After an unknown disaster, Adam (Alex Knapp) is on his own. The only inhabitant of an empty and unchanging world, at least that’s what he thinks. When he tries to stay in the desert, visions come to him – on a fateful night when his best friend Kyle (nor Davies) introduces him to the love of his life, K (Olivia Luccardi).

As Adam’s state of mind begins to unravel, he is tormented by lingering questions and the uncertain reality of his world. His understanding of what remains begins to crumble, leading him into a series of unintended consequences and unexpected truths.

Go / Don’t Go is a post-apocalyptic psychological thriller that oscillates between a forgotten love story and inescapable paranoia.

How do you like the holiday?

They’re good, thank you. It is always a bit stressful, and this year it seems a strange combination of more stress, but also more free time. It’s an interesting mix.

Are you in L.A.? Did the pandemic affect your career?

I’m actually in the Hudson Valley in New York City, just a few hours north of the city, but I do a lot of work in New York, and the pandemic has had a big impact. I was usually out of town a couple of times a month for projects and meetings with clients/colleagues, and that helped me a lot. I run an independent production company (A+M CREATIVE) and with all the closures and the fear of dangerous working conditions, many projects have of course been delayed or cancelled altogether. It has been a difficult time, but everyone is in the same boat and you find ways to stay productive and try to keep working where you can. Numerous meetings on sizing and processing were held remotely with various customers.

What about the plans for the release of GO/DON’T GO – Any Effect?

Yeah, absolutely. We’re now in the middle of our festival – it’s going very well and has pleasantly surprised us with the number of festivals we’ve been accepted for, and then it happened mid-March and got a bit bigger.

As an independent film, the ability to play at festivals is an important part of the process of finding distribution. It is also widely regarded as a kind of light at the end of the tunnel after years of work on an exciting project like this. Everyone is very excited about networking, promoting the screenings and showing the film in person. Unfortunately, with the arrival of the covide pandemic, many festivals have been cancelled, postponed or completely virtual, which has certainly hampered our plans to connect with people in the industry and our film in these situations.

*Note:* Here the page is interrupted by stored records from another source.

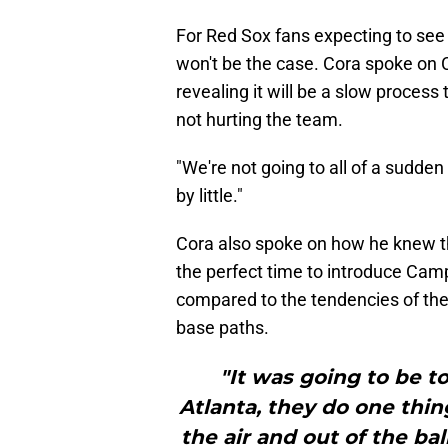
For Red Sox fans expecting to see C
won't be the case. Cora spoke on 
revealing it will be a slow process 
not hurting the team.
"We're not going to all of a sudden 
by little."
Cora also spoke on how he knew t
the perfect time to introduce Camp
compared to the tendencies of th
base paths.
"It was going to be t
Atlanta, they do one thing
the air and out of the bal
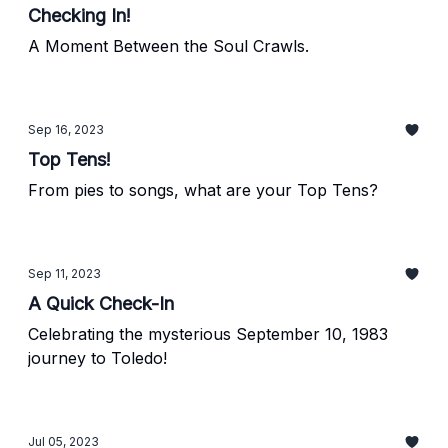
Checking In!
A Moment Between the Soul Crawls.
Sep 16, 2023
Top Tens!
From pies to songs, what are your Top Tens?
Sep 11, 2023
A Quick Check-In
Celebrating the mysterious September 10, 1983
journey to Toledo!
Jul 05, 2023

There were a few dark months when we felt that the momentum we had taken for the film had been lost and might not be regained. Fortunately, a colleague who helped us market the film during the festival introduced us to Kyle Greenberg from Circle Collective, Andrew Van Den Houten and Han Soto from Kamikaze Dogfight, and Max Gardner, our producer, sent them the script and started talking about the relationships with the distributors.

Even before the pandemic we had several other distribution proposals. They were taken out of circulation unnoticed during the first total failure, which for us was a pandemic. That didn’t necessarily put us in a better position to quarantine, ha. But in the end it worked, it only took a little more time and a more winding road to get there.

Would you say that the tone of GO/DON’T GO is similar to that of all the projects you have worked on before?

It’s certainly not the same tone, and it was kind of my conception. It’s interesting to see that I come from a comedy background, after years of studying sketching, improvisation and stand-up and finally studying in several independent comedy films. I really wanted to prove that I could create and play more dramatic roles, and I wasn’t sure I would be offered them given the projects I had been involved in before. Part of me felt that comedy limited what I could do visually and in performance, and in a way it was like growing up or just being creative for myself.

Although it is a science fiction film, it is one of the most unique in a long time. Can you tell me about some influences on the script?

Yeah, thanks. Unique is good! The idea for the film and the script certainly came from a personal place. These are just some of the emotions and feelings I had to deal with at the time. A few ideas about the genesis were offered to me one night in a strange dream/nightmare. Isolation, desire, being stuck, overcoming past love – that sort of thing.

But I also wanted to make a unique and strange film – a kind of obscure, fictional science fiction film. I saw all those recent sci-fi movies where the hero saves the day, and I thought to myself: What if the last survivor doesn’t have a plan and can’t even save himself?

The hope is that at the end of the film we think less of what happened to the others and feel more the emotional impact of this character’s journey.

But have you ever seen a classic and similar film for ….. for any reason?

Yeah, 100%. We had a long list of comparison films and inspirations. Basically a series of films for every aspect of the film and the story, both visual and narrative.  I’ve seen a lot of post-apocalyptic isolation films, like The Road, and especially The Rover had a big influence (which I didn’t know). But I also touched on more esoteric types of feature films.  Things like Santango Bela Tarr, especially the scene in Girl Walking with a Dead Cat, and Jerry Gus Van Sant are basically movies where most people would say nothing happens, but I found it super interesting. And then we found more inspiration in the editing process, films like Shane Carruth’s Upstream Color, which we found edited in a super interesting and unconventional way, and we wanted to have parts of it in our film.

Go/Don’t Go will be published on the 12th. January 2021: release on digital and cable VOD platforms.